## Your assignment
Return the lines below that carry the word "magnification".
== Entries provided ==
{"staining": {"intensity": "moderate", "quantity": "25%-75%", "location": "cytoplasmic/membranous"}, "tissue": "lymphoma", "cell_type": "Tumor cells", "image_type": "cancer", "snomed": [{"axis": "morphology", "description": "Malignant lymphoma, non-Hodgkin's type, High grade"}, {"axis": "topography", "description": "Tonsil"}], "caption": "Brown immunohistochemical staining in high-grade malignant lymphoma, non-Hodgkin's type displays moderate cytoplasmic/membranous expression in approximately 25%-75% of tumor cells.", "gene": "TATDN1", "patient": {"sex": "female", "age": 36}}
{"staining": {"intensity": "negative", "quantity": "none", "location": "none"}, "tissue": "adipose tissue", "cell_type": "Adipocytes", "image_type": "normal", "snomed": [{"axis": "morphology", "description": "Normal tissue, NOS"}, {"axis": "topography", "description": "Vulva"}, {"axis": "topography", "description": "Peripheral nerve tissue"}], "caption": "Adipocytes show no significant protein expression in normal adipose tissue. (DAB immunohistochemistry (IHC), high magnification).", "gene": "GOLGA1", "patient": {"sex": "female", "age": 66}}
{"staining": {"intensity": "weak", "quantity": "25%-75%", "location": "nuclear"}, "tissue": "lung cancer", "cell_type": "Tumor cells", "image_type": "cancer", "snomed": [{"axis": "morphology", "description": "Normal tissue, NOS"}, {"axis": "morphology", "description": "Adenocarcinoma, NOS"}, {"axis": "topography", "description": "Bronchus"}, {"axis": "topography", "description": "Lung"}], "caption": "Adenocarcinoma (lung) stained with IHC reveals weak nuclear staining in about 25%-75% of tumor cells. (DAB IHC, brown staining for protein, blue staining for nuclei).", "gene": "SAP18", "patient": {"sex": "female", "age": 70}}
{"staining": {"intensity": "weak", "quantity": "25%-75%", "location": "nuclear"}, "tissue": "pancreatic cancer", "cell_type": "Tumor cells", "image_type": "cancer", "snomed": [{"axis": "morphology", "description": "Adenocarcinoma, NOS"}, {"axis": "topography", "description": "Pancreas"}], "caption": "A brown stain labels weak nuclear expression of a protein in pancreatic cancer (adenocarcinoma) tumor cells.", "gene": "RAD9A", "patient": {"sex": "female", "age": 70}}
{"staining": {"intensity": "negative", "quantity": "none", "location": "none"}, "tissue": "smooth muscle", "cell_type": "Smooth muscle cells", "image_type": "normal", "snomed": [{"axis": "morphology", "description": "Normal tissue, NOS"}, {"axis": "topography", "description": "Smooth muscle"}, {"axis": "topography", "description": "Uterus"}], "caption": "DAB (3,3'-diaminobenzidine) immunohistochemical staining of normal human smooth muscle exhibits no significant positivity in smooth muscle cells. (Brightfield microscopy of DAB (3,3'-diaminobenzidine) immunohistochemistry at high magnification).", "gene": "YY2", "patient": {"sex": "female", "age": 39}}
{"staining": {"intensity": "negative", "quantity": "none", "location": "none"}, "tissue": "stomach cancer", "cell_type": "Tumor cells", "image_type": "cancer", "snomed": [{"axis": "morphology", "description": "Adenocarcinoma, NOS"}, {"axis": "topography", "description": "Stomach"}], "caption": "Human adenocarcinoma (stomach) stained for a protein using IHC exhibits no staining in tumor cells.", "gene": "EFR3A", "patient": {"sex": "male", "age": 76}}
===
## Solution to the exercise
{"staining": {"intensity": "negative", "quantity": "none", "location": "none"}, "tissue": "adipose tissue", "cell_type": "Adipocytes", "image_type": "normal", "snomed": [{"axis": "morphology", "description": "Normal tissue, NOS"}, {"axis": "topography", "description": "Vulva"}, {"axis": "topography", "description": "Peripheral nerve tissue"}], "caption": "Adipocytes show no significant protein expression in normal adipose tissue. (DAB immunohistochemistry (IHC), high magnification).", "gene": "GOLGA1", "patient": {"sex": "female", "age": 66}}
{"staining": {"intensity": "negative", "quantity": "none", "location": "none"}, "tissue": "smooth muscle", "cell_type": "Smooth muscle cells", "image_type": "normal", "snomed": [{"axis": "morphology", "description": "Normal tissue, NOS"}, {"axis": "topography", "description": "Smooth muscle"}, {"axis": "topography", "description": "Uterus"}], "caption": "DAB (3,3'-diaminobenzidine) immunohistochemical staining of normal human smooth muscle exhibits no significant positivity in smooth muscle cells. (Brightfield microscopy of DAB (3,3'-diaminobenzidine) immunohistochemistry at high magnification).", "gene": "YY2", "patient": {"sex": "female", "age": 39}}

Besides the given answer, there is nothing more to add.